Covid aşısına dair efsaneler ve gerçekler

mRNA aşıları DNA’yı bozuyor mu? Aşı kısırlığa mı neden oluyor? Aşı aceleye mi getirildi? Hastalığı geçirmek daha mı fazla koruyor? DW teyit ekibi, Covid-19 aşıları ile ilgili iddiaların doğru olup olmadığını araştırdı.

mRNA aşıları insan DNA’sını bozuyor mu?

Bu iddia doğru değil. RNA aşıları, SARS-CoV-2 virüsünün yalnızca bir elementini, yani virüslerle savaşan başak proteinleri üretme planı içeren mesajcı RNA’yı insan vücuduna enjekte eder. İnsan bağışıklık sistemi aşıyla harekete geçerek patojene karşı antikorlar oluşturur. Ancak hiçbir insan veya virüs RNA’sı hücre çekirdeğine giremez. Bu da genetik materyalimizle, yani DNA’mızla temas etmediği anlamına gelir. Hücreler, amacına hizmet ettikten sonra RNA’yı parçalar.

Aşılar kadınlarda kısırlığa mı neden oluyor?

Bu iddia da doğru değil. Almanya’daki Jena Üniversitesi’nin Plasenta Laboratuvarı’ndan Udo Markert, DW’ye “Genel olarak bakacak olursak, bu teorinin doğru olamayacağına dair çok sayıda neden var” yorumunu yaptı. İlk nedenin, her iki proteinin de çok az ortak noktası olması olduğunu söyleyen Markert’e göre iki protein sadece yüzde 0,75 özdeş.. Geçmişte de multipl skleroza hastalığına (MS) karşı geliştirilen bir ilaç, bu potansiyel tehlike için incelendi. Söz konusu proteinin, Syncytin-1 ile yüzde 81 benzerlik taşıdığı bulundu. Bu yakın benzerliğe rağmen, kayda değer bir yan etki görülmedi.

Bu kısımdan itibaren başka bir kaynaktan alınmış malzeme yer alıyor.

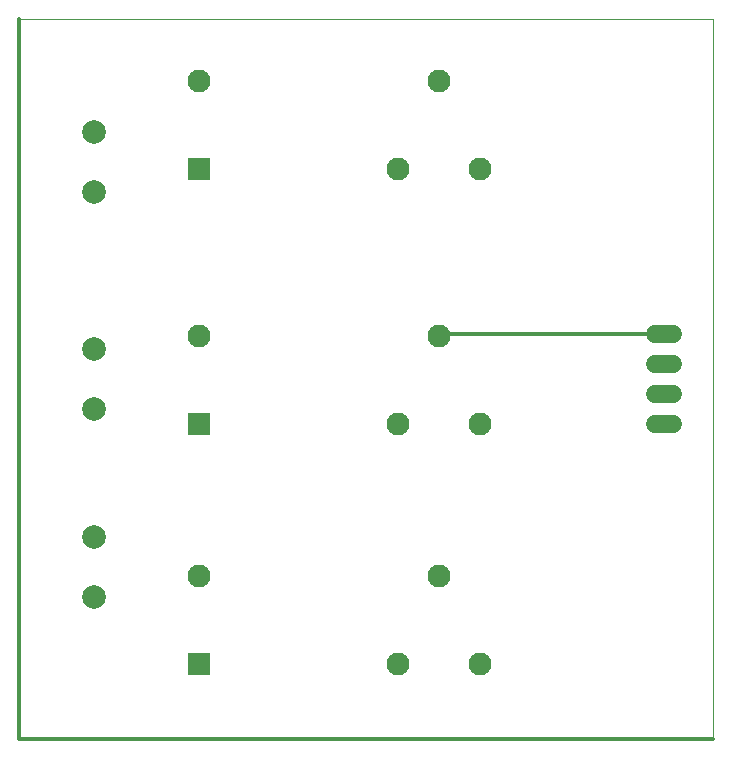
<source format=gbl>
G04 EAGLE Gerber RS-274X export*
G75*
%MOMM*%
%FSLAX34Y34*%
%LPD*%
%INBottom Layer*%
%IPPOS*%
%AMOC8*
5,1,8,0,0,1.08239X$1,22.5*%
G01*
%ADD10C,0.304800*%
%ADD11C,0.000000*%
%ADD12C,1.950000*%
%ADD13R,1.950000X1.950000*%
%ADD14C,1.508000*%
%ADD15C,2.000000*%


D10*
X0Y0D02*
X587250Y0D01*
D11*
X587250Y609500D01*
X0Y609500D01*
D10*
X0Y0D01*
D12*
X355400Y138500D03*
X320400Y63500D03*
X390400Y63500D03*
D13*
X152400Y63500D03*
D12*
X152400Y138500D03*
X355400Y557600D03*
X320400Y482600D03*
X390400Y482600D03*
D13*
X152400Y482600D03*
D12*
X152400Y557600D03*
X355400Y341700D03*
X320400Y266700D03*
X390400Y266700D03*
D13*
X152400Y266700D03*
D12*
X152400Y341700D03*
D14*
X538560Y342900D02*
X553640Y342900D01*
X553640Y317500D02*
X538560Y317500D01*
X538560Y292100D02*
X553640Y292100D01*
X553640Y266700D02*
X538560Y266700D01*
D15*
X63250Y120439D03*
X63250Y171239D03*
X63250Y463339D03*
X63250Y514139D03*
X63250Y279189D03*
X63250Y329989D03*
D10*
X356616Y342900D02*
X546100Y342900D01*
X356616Y342900D02*
X355400Y341700D01*
M02*

</source>
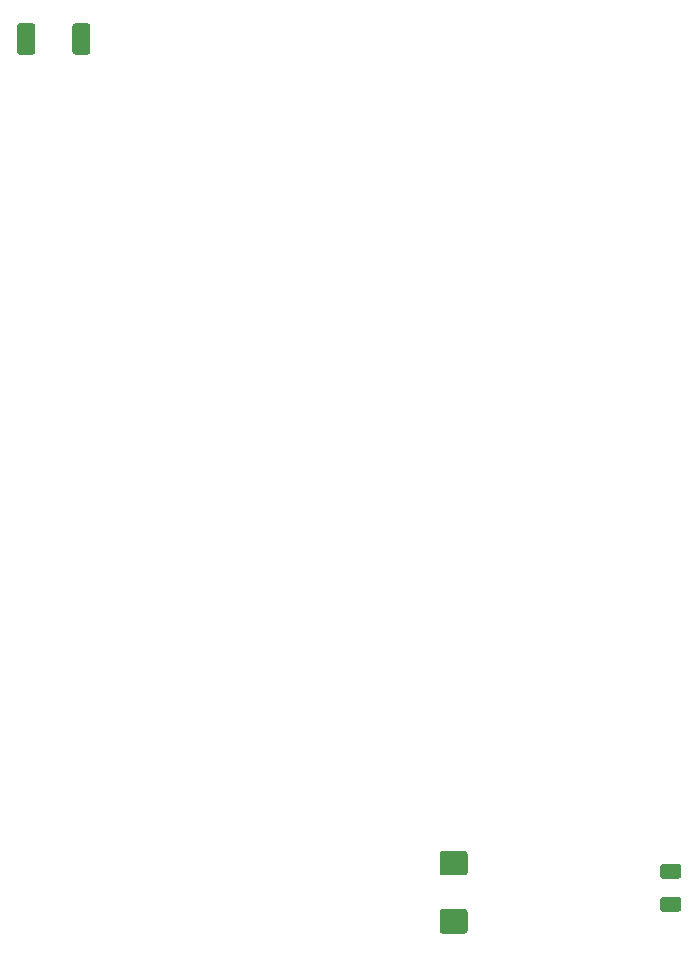
<source format=gbr>
G04 #@! TF.GenerationSoftware,KiCad,Pcbnew,(5.1.5)-3*
G04 #@! TF.CreationDate,2021-05-04T12:01:10+03:00*
G04 #@! TF.ProjectId,NandoBoard,4e616e64-6f42-46f6-9172-642e6b696361,rev?*
G04 #@! TF.SameCoordinates,Original*
G04 #@! TF.FileFunction,Paste,Top*
G04 #@! TF.FilePolarity,Positive*
%FSLAX46Y46*%
G04 Gerber Fmt 4.6, Leading zero omitted, Abs format (unit mm)*
G04 Created by KiCad (PCBNEW (5.1.5)-3) date 2021-05-04 12:01:10*
%MOMM*%
%LPD*%
G04 APERTURE LIST*
%ADD10C,0.100000*%
G04 APERTURE END LIST*
D10*
G36*
X80949505Y-53576204D02*
G01*
X80973773Y-53579804D01*
X80997572Y-53585765D01*
X81020671Y-53594030D01*
X81042850Y-53604520D01*
X81063893Y-53617132D01*
X81083599Y-53631747D01*
X81101777Y-53648223D01*
X81118253Y-53666401D01*
X81132868Y-53686107D01*
X81145480Y-53707150D01*
X81155970Y-53729329D01*
X81164235Y-53752428D01*
X81170196Y-53776227D01*
X81173796Y-53800495D01*
X81175000Y-53824999D01*
X81175000Y-55975001D01*
X81173796Y-55999505D01*
X81170196Y-56023773D01*
X81164235Y-56047572D01*
X81155970Y-56070671D01*
X81145480Y-56092850D01*
X81132868Y-56113893D01*
X81118253Y-56133599D01*
X81101777Y-56151777D01*
X81083599Y-56168253D01*
X81063893Y-56182868D01*
X81042850Y-56195480D01*
X81020671Y-56205970D01*
X80997572Y-56214235D01*
X80973773Y-56220196D01*
X80949505Y-56223796D01*
X80925001Y-56225000D01*
X79899999Y-56225000D01*
X79875495Y-56223796D01*
X79851227Y-56220196D01*
X79827428Y-56214235D01*
X79804329Y-56205970D01*
X79782150Y-56195480D01*
X79761107Y-56182868D01*
X79741401Y-56168253D01*
X79723223Y-56151777D01*
X79706747Y-56133599D01*
X79692132Y-56113893D01*
X79679520Y-56092850D01*
X79669030Y-56070671D01*
X79660765Y-56047572D01*
X79654804Y-56023773D01*
X79651204Y-55999505D01*
X79650000Y-55975001D01*
X79650000Y-53824999D01*
X79651204Y-53800495D01*
X79654804Y-53776227D01*
X79660765Y-53752428D01*
X79669030Y-53729329D01*
X79679520Y-53707150D01*
X79692132Y-53686107D01*
X79706747Y-53666401D01*
X79723223Y-53648223D01*
X79741401Y-53631747D01*
X79761107Y-53617132D01*
X79782150Y-53604520D01*
X79804329Y-53594030D01*
X79827428Y-53585765D01*
X79851227Y-53579804D01*
X79875495Y-53576204D01*
X79899999Y-53575000D01*
X80925001Y-53575000D01*
X80949505Y-53576204D01*
G37*
G36*
X76274505Y-53576204D02*
G01*
X76298773Y-53579804D01*
X76322572Y-53585765D01*
X76345671Y-53594030D01*
X76367850Y-53604520D01*
X76388893Y-53617132D01*
X76408599Y-53631747D01*
X76426777Y-53648223D01*
X76443253Y-53666401D01*
X76457868Y-53686107D01*
X76470480Y-53707150D01*
X76480970Y-53729329D01*
X76489235Y-53752428D01*
X76495196Y-53776227D01*
X76498796Y-53800495D01*
X76500000Y-53824999D01*
X76500000Y-55975001D01*
X76498796Y-55999505D01*
X76495196Y-56023773D01*
X76489235Y-56047572D01*
X76480970Y-56070671D01*
X76470480Y-56092850D01*
X76457868Y-56113893D01*
X76443253Y-56133599D01*
X76426777Y-56151777D01*
X76408599Y-56168253D01*
X76388893Y-56182868D01*
X76367850Y-56195480D01*
X76345671Y-56205970D01*
X76322572Y-56214235D01*
X76298773Y-56220196D01*
X76274505Y-56223796D01*
X76250001Y-56225000D01*
X75224999Y-56225000D01*
X75200495Y-56223796D01*
X75176227Y-56220196D01*
X75152428Y-56214235D01*
X75129329Y-56205970D01*
X75107150Y-56195480D01*
X75086107Y-56182868D01*
X75066401Y-56168253D01*
X75048223Y-56151777D01*
X75031747Y-56133599D01*
X75017132Y-56113893D01*
X75004520Y-56092850D01*
X74994030Y-56070671D01*
X74985765Y-56047572D01*
X74979804Y-56023773D01*
X74976204Y-55999505D01*
X74975000Y-55975001D01*
X74975000Y-53824999D01*
X74976204Y-53800495D01*
X74979804Y-53776227D01*
X74985765Y-53752428D01*
X74994030Y-53729329D01*
X75004520Y-53707150D01*
X75017132Y-53686107D01*
X75031747Y-53666401D01*
X75048223Y-53648223D01*
X75066401Y-53631747D01*
X75086107Y-53617132D01*
X75107150Y-53604520D01*
X75129329Y-53594030D01*
X75152428Y-53585765D01*
X75176227Y-53579804D01*
X75200495Y-53576204D01*
X75224999Y-53575000D01*
X76250001Y-53575000D01*
X76274505Y-53576204D01*
G37*
G36*
X130949504Y-127551204D02*
G01*
X130973773Y-127554804D01*
X130997571Y-127560765D01*
X131020671Y-127569030D01*
X131042849Y-127579520D01*
X131063893Y-127592133D01*
X131083598Y-127606747D01*
X131101777Y-127623223D01*
X131118253Y-127641402D01*
X131132867Y-127661107D01*
X131145480Y-127682151D01*
X131155970Y-127704329D01*
X131164235Y-127727429D01*
X131170196Y-127751227D01*
X131173796Y-127775496D01*
X131175000Y-127800000D01*
X131175000Y-128550000D01*
X131173796Y-128574504D01*
X131170196Y-128598773D01*
X131164235Y-128622571D01*
X131155970Y-128645671D01*
X131145480Y-128667849D01*
X131132867Y-128688893D01*
X131118253Y-128708598D01*
X131101777Y-128726777D01*
X131083598Y-128743253D01*
X131063893Y-128757867D01*
X131042849Y-128770480D01*
X131020671Y-128780970D01*
X130997571Y-128789235D01*
X130973773Y-128795196D01*
X130949504Y-128798796D01*
X130925000Y-128800000D01*
X129675000Y-128800000D01*
X129650496Y-128798796D01*
X129626227Y-128795196D01*
X129602429Y-128789235D01*
X129579329Y-128780970D01*
X129557151Y-128770480D01*
X129536107Y-128757867D01*
X129516402Y-128743253D01*
X129498223Y-128726777D01*
X129481747Y-128708598D01*
X129467133Y-128688893D01*
X129454520Y-128667849D01*
X129444030Y-128645671D01*
X129435765Y-128622571D01*
X129429804Y-128598773D01*
X129426204Y-128574504D01*
X129425000Y-128550000D01*
X129425000Y-127800000D01*
X129426204Y-127775496D01*
X129429804Y-127751227D01*
X129435765Y-127727429D01*
X129444030Y-127704329D01*
X129454520Y-127682151D01*
X129467133Y-127661107D01*
X129481747Y-127641402D01*
X129498223Y-127623223D01*
X129516402Y-127606747D01*
X129536107Y-127592133D01*
X129557151Y-127579520D01*
X129579329Y-127569030D01*
X129602429Y-127560765D01*
X129626227Y-127554804D01*
X129650496Y-127551204D01*
X129675000Y-127550000D01*
X130925000Y-127550000D01*
X130949504Y-127551204D01*
G37*
G36*
X130949504Y-124751204D02*
G01*
X130973773Y-124754804D01*
X130997571Y-124760765D01*
X131020671Y-124769030D01*
X131042849Y-124779520D01*
X131063893Y-124792133D01*
X131083598Y-124806747D01*
X131101777Y-124823223D01*
X131118253Y-124841402D01*
X131132867Y-124861107D01*
X131145480Y-124882151D01*
X131155970Y-124904329D01*
X131164235Y-124927429D01*
X131170196Y-124951227D01*
X131173796Y-124975496D01*
X131175000Y-125000000D01*
X131175000Y-125750000D01*
X131173796Y-125774504D01*
X131170196Y-125798773D01*
X131164235Y-125822571D01*
X131155970Y-125845671D01*
X131145480Y-125867849D01*
X131132867Y-125888893D01*
X131118253Y-125908598D01*
X131101777Y-125926777D01*
X131083598Y-125943253D01*
X131063893Y-125957867D01*
X131042849Y-125970480D01*
X131020671Y-125980970D01*
X130997571Y-125989235D01*
X130973773Y-125995196D01*
X130949504Y-125998796D01*
X130925000Y-126000000D01*
X129675000Y-126000000D01*
X129650496Y-125998796D01*
X129626227Y-125995196D01*
X129602429Y-125989235D01*
X129579329Y-125980970D01*
X129557151Y-125970480D01*
X129536107Y-125957867D01*
X129516402Y-125943253D01*
X129498223Y-125926777D01*
X129481747Y-125908598D01*
X129467133Y-125888893D01*
X129454520Y-125867849D01*
X129444030Y-125845671D01*
X129435765Y-125822571D01*
X129429804Y-125798773D01*
X129426204Y-125774504D01*
X129425000Y-125750000D01*
X129425000Y-125000000D01*
X129426204Y-124975496D01*
X129429804Y-124951227D01*
X129435765Y-124927429D01*
X129444030Y-124904329D01*
X129454520Y-124882151D01*
X129467133Y-124861107D01*
X129481747Y-124841402D01*
X129498223Y-124823223D01*
X129516402Y-124806747D01*
X129536107Y-124792133D01*
X129557151Y-124779520D01*
X129579329Y-124769030D01*
X129602429Y-124760765D01*
X129626227Y-124754804D01*
X129650496Y-124751204D01*
X129675000Y-124750000D01*
X130925000Y-124750000D01*
X130949504Y-124751204D01*
G37*
G36*
X112874504Y-128576204D02*
G01*
X112898773Y-128579804D01*
X112922571Y-128585765D01*
X112945671Y-128594030D01*
X112967849Y-128604520D01*
X112988893Y-128617133D01*
X113008598Y-128631747D01*
X113026777Y-128648223D01*
X113043253Y-128666402D01*
X113057867Y-128686107D01*
X113070480Y-128707151D01*
X113080970Y-128729329D01*
X113089235Y-128752429D01*
X113095196Y-128776227D01*
X113098796Y-128800496D01*
X113100000Y-128825000D01*
X113100000Y-130400000D01*
X113098796Y-130424504D01*
X113095196Y-130448773D01*
X113089235Y-130472571D01*
X113080970Y-130495671D01*
X113070480Y-130517849D01*
X113057867Y-130538893D01*
X113043253Y-130558598D01*
X113026777Y-130576777D01*
X113008598Y-130593253D01*
X112988893Y-130607867D01*
X112967849Y-130620480D01*
X112945671Y-130630970D01*
X112922571Y-130639235D01*
X112898773Y-130645196D01*
X112874504Y-130648796D01*
X112850000Y-130650000D01*
X111000000Y-130650000D01*
X110975496Y-130648796D01*
X110951227Y-130645196D01*
X110927429Y-130639235D01*
X110904329Y-130630970D01*
X110882151Y-130620480D01*
X110861107Y-130607867D01*
X110841402Y-130593253D01*
X110823223Y-130576777D01*
X110806747Y-130558598D01*
X110792133Y-130538893D01*
X110779520Y-130517849D01*
X110769030Y-130495671D01*
X110760765Y-130472571D01*
X110754804Y-130448773D01*
X110751204Y-130424504D01*
X110750000Y-130400000D01*
X110750000Y-128825000D01*
X110751204Y-128800496D01*
X110754804Y-128776227D01*
X110760765Y-128752429D01*
X110769030Y-128729329D01*
X110779520Y-128707151D01*
X110792133Y-128686107D01*
X110806747Y-128666402D01*
X110823223Y-128648223D01*
X110841402Y-128631747D01*
X110861107Y-128617133D01*
X110882151Y-128604520D01*
X110904329Y-128594030D01*
X110927429Y-128585765D01*
X110951227Y-128579804D01*
X110975496Y-128576204D01*
X111000000Y-128575000D01*
X112850000Y-128575000D01*
X112874504Y-128576204D01*
G37*
G36*
X112874504Y-123651204D02*
G01*
X112898773Y-123654804D01*
X112922571Y-123660765D01*
X112945671Y-123669030D01*
X112967849Y-123679520D01*
X112988893Y-123692133D01*
X113008598Y-123706747D01*
X113026777Y-123723223D01*
X113043253Y-123741402D01*
X113057867Y-123761107D01*
X113070480Y-123782151D01*
X113080970Y-123804329D01*
X113089235Y-123827429D01*
X113095196Y-123851227D01*
X113098796Y-123875496D01*
X113100000Y-123900000D01*
X113100000Y-125475000D01*
X113098796Y-125499504D01*
X113095196Y-125523773D01*
X113089235Y-125547571D01*
X113080970Y-125570671D01*
X113070480Y-125592849D01*
X113057867Y-125613893D01*
X113043253Y-125633598D01*
X113026777Y-125651777D01*
X113008598Y-125668253D01*
X112988893Y-125682867D01*
X112967849Y-125695480D01*
X112945671Y-125705970D01*
X112922571Y-125714235D01*
X112898773Y-125720196D01*
X112874504Y-125723796D01*
X112850000Y-125725000D01*
X111000000Y-125725000D01*
X110975496Y-125723796D01*
X110951227Y-125720196D01*
X110927429Y-125714235D01*
X110904329Y-125705970D01*
X110882151Y-125695480D01*
X110861107Y-125682867D01*
X110841402Y-125668253D01*
X110823223Y-125651777D01*
X110806747Y-125633598D01*
X110792133Y-125613893D01*
X110779520Y-125592849D01*
X110769030Y-125570671D01*
X110760765Y-125547571D01*
X110754804Y-125523773D01*
X110751204Y-125499504D01*
X110750000Y-125475000D01*
X110750000Y-123900000D01*
X110751204Y-123875496D01*
X110754804Y-123851227D01*
X110760765Y-123827429D01*
X110769030Y-123804329D01*
X110779520Y-123782151D01*
X110792133Y-123761107D01*
X110806747Y-123741402D01*
X110823223Y-123723223D01*
X110841402Y-123706747D01*
X110861107Y-123692133D01*
X110882151Y-123679520D01*
X110904329Y-123669030D01*
X110927429Y-123660765D01*
X110951227Y-123654804D01*
X110975496Y-123651204D01*
X111000000Y-123650000D01*
X112850000Y-123650000D01*
X112874504Y-123651204D01*
G37*
M02*

</source>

Aşı üretimi aceleye mi getirildi?

Aşıların geliştirilmesi ve onaylanmasını sağlamanın genelde 10 ila 15 yıl, bazen daha da uzun sürdüğü biliniyor; ancak ilk SARS-CoV-2 aşılarının geliştirilip onaylanması bir yıldan az sürdü. Bu nedenle, bazı insanların bu hızından rahatsız duyması ve kuşkulanması anlaşılabilir bir durum. Ancak bu iddia yanıltıcı. Araştırmacılar, zaten SARS ve MERS (2012) patojenleri üzerine yapıplan çalışmalardan, koronavirüsler hakkında çok şey biliyorlardı. Aşılar da bu bağlamlarda geliştirildi. İkinci bir neden de dünya çapında SARS-CoV-2 aşılarının geliştirilmesine büyük miktarda para yatırılmış olması. Bu durum, araştırmacılara bu görevi üstlenmeleri ve normalden çok daha fazla test yapmaları için bol miktarda kaynak ve personel sağlanmasına yardımcı oldu.

Hastalığı geçirmek aşıdan daha mı fazla koruyor?

Alman kamu yayın kuruluşu NDR’ye konuşan Charite Hastanesi’nden virolog Prof. Dr. Christian Drosten, “aşıların enfeksiyona karşı daha uzun vadeli koruma sağlayabileceğini” belirtti. Drosten, araştırmalarda, aşıların daha kalıcı ve daha yüksek miktarda antikor üretimine yol açtığınının gözlendiğini aktardı. Förster de benzer görüşte. “Esasen, önemli olan üretilen antikorların miktarı ve kalitesi” diyen Förster’e göre, antikor gelişiminde, antikorların proteinlere bağlanma ve böylece enfeksiyonları önleme eğilimleri önemli.